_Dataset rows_
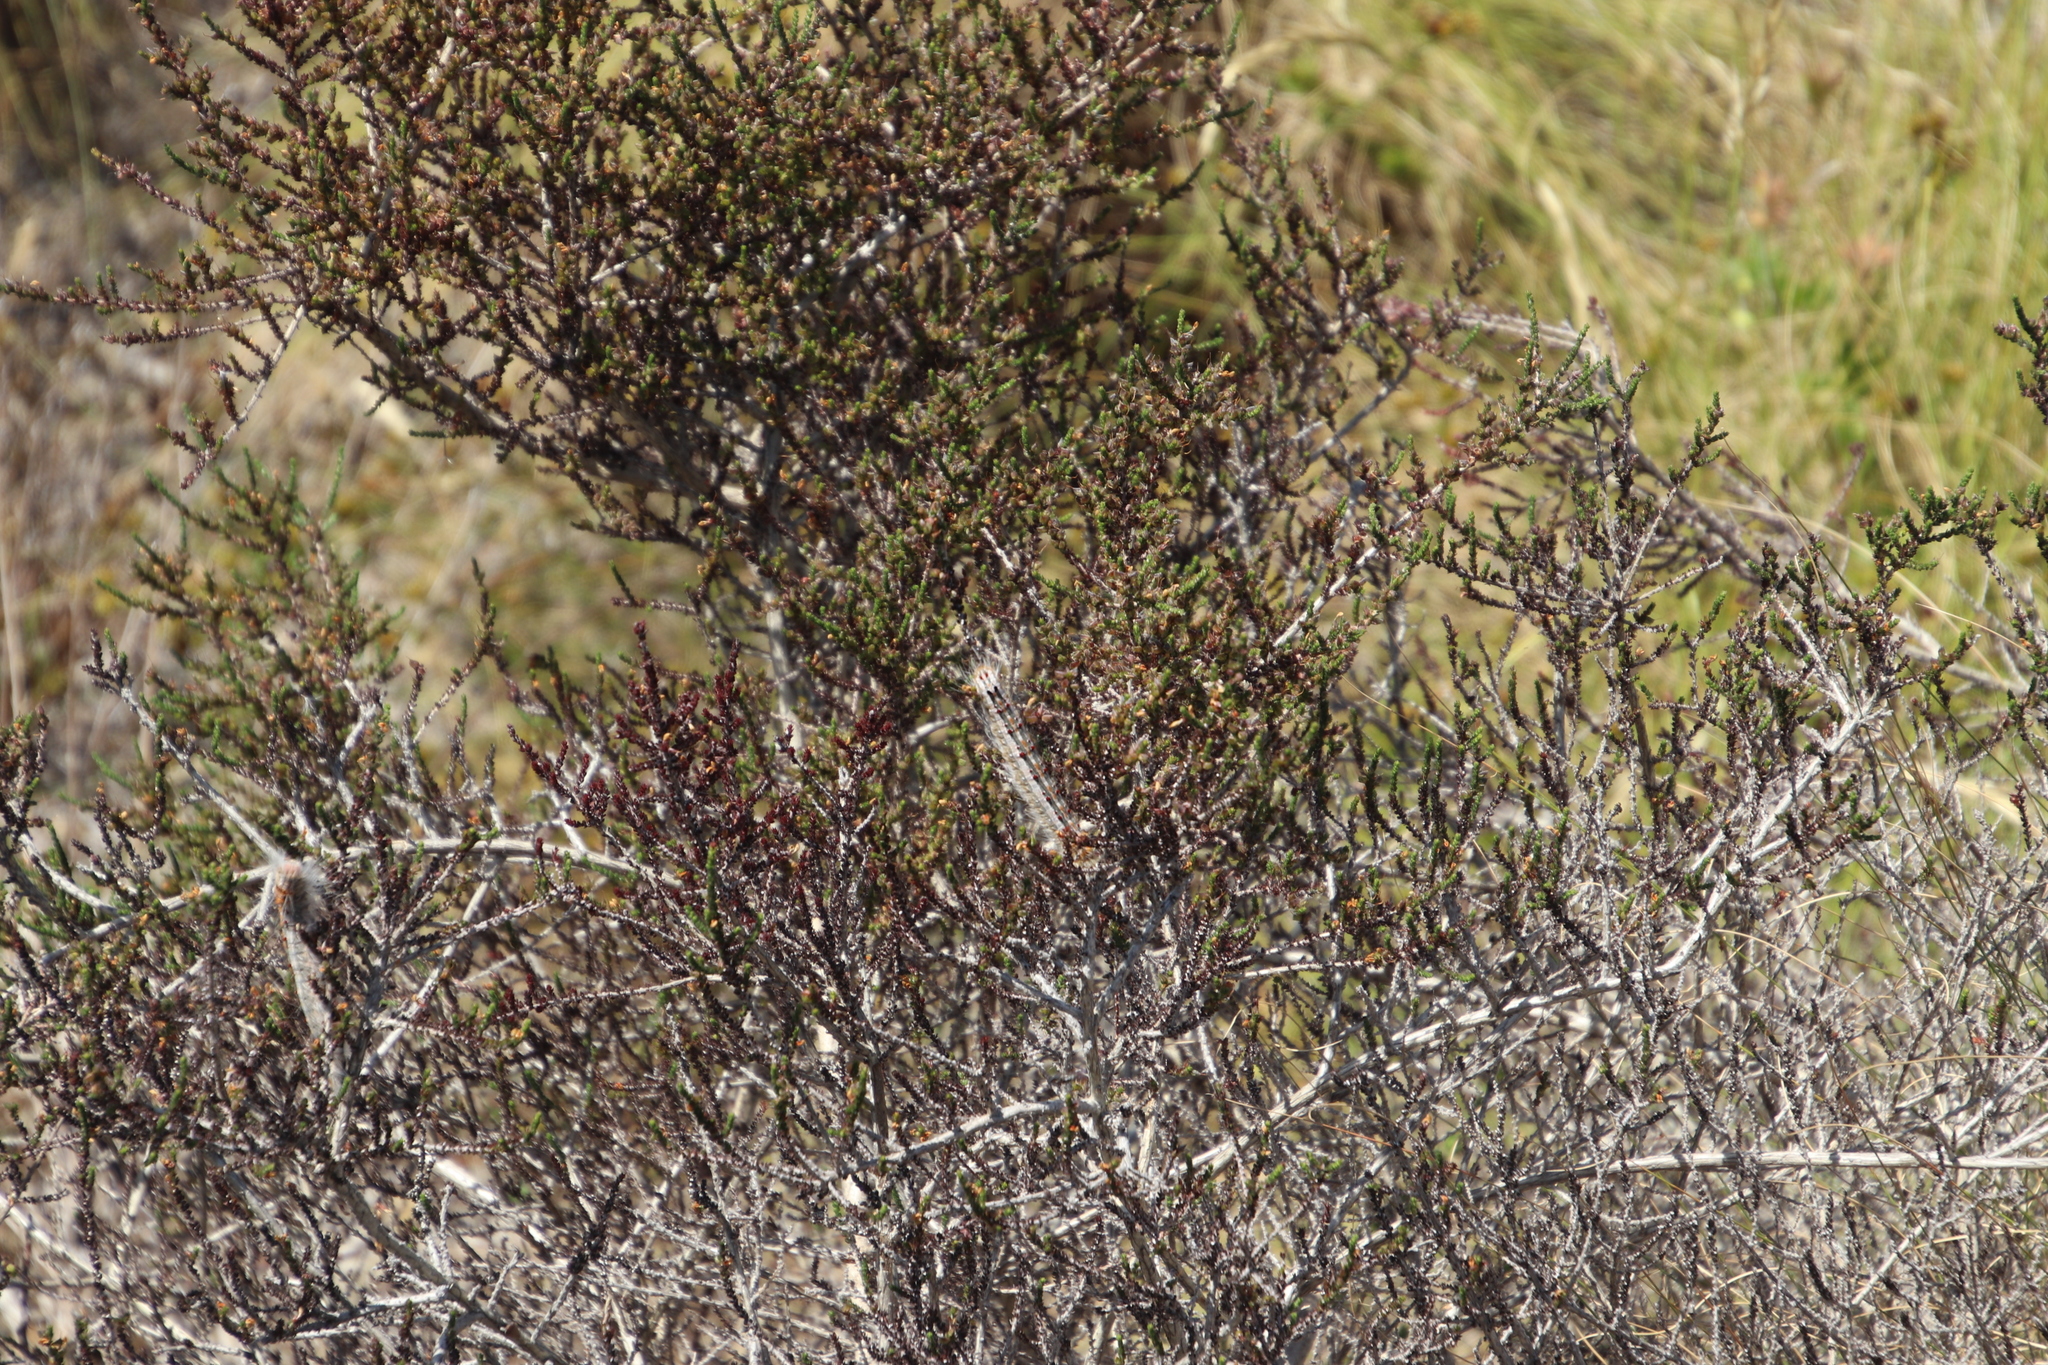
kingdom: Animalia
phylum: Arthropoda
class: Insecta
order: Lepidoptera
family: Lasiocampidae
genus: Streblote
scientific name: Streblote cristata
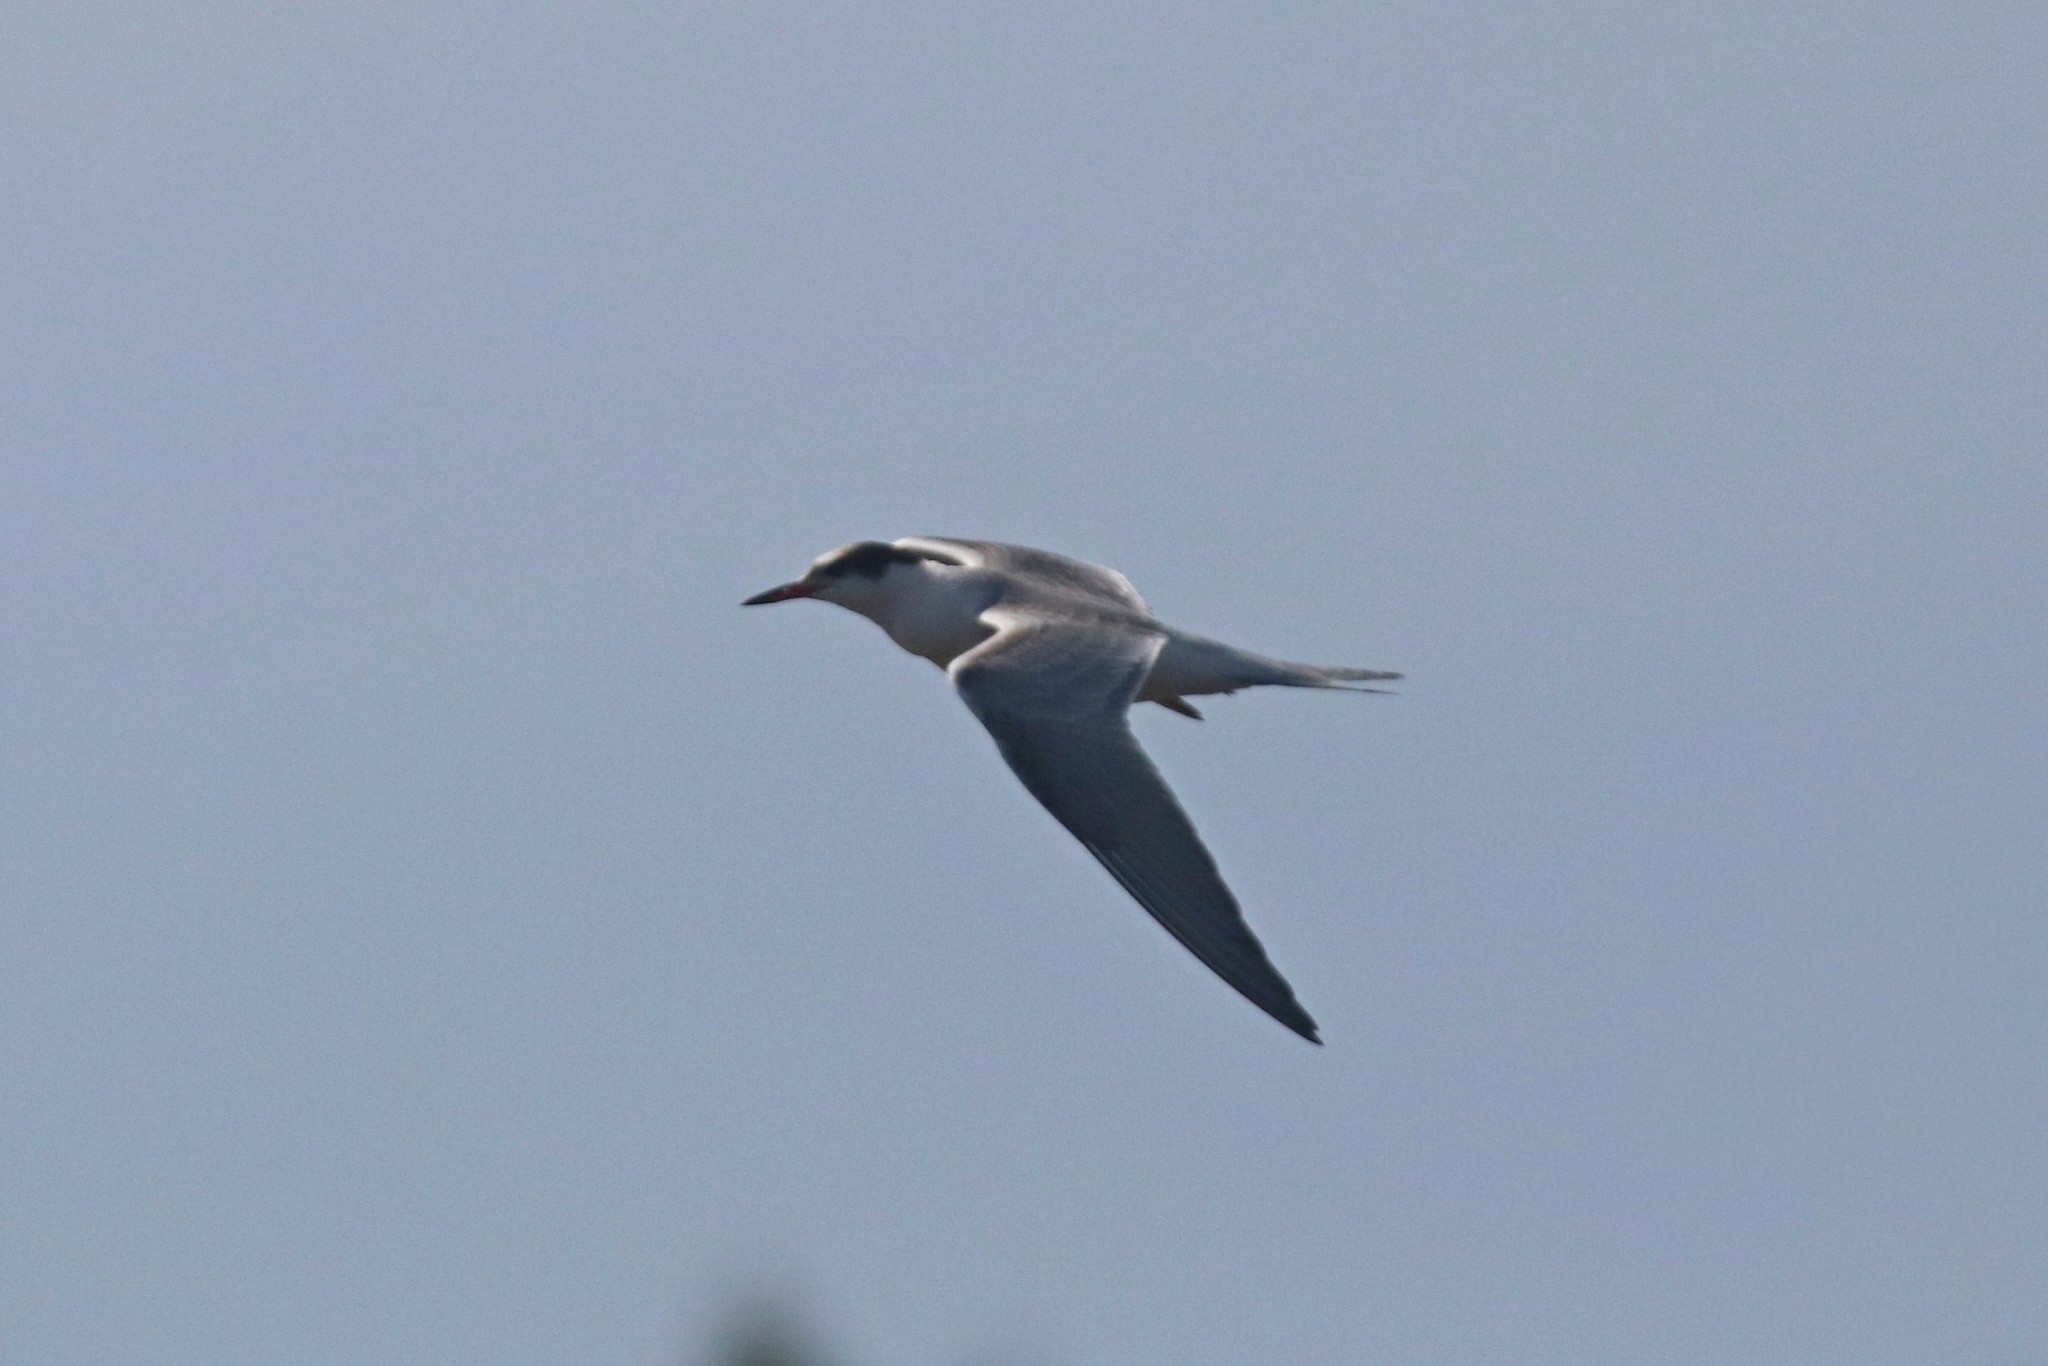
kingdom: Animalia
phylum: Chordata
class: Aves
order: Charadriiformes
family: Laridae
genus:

_What the task requires_
Recast every line above as a numbered list, skipping any blank lines and leaving out the pictures.

_Solution_
1. kingdom: Animalia
2. phylum: Arthropoda
3. class: Insecta
4. order: Lepidoptera
5. family: Lasiocampidae
6. genus: Streblote
7. scientific name: Streblote cristata
8. kingdom: Animalia
9. phylum: Chordata
10. class: Aves
11. order: Charadriiformes
12. family: Laridae
13. genus:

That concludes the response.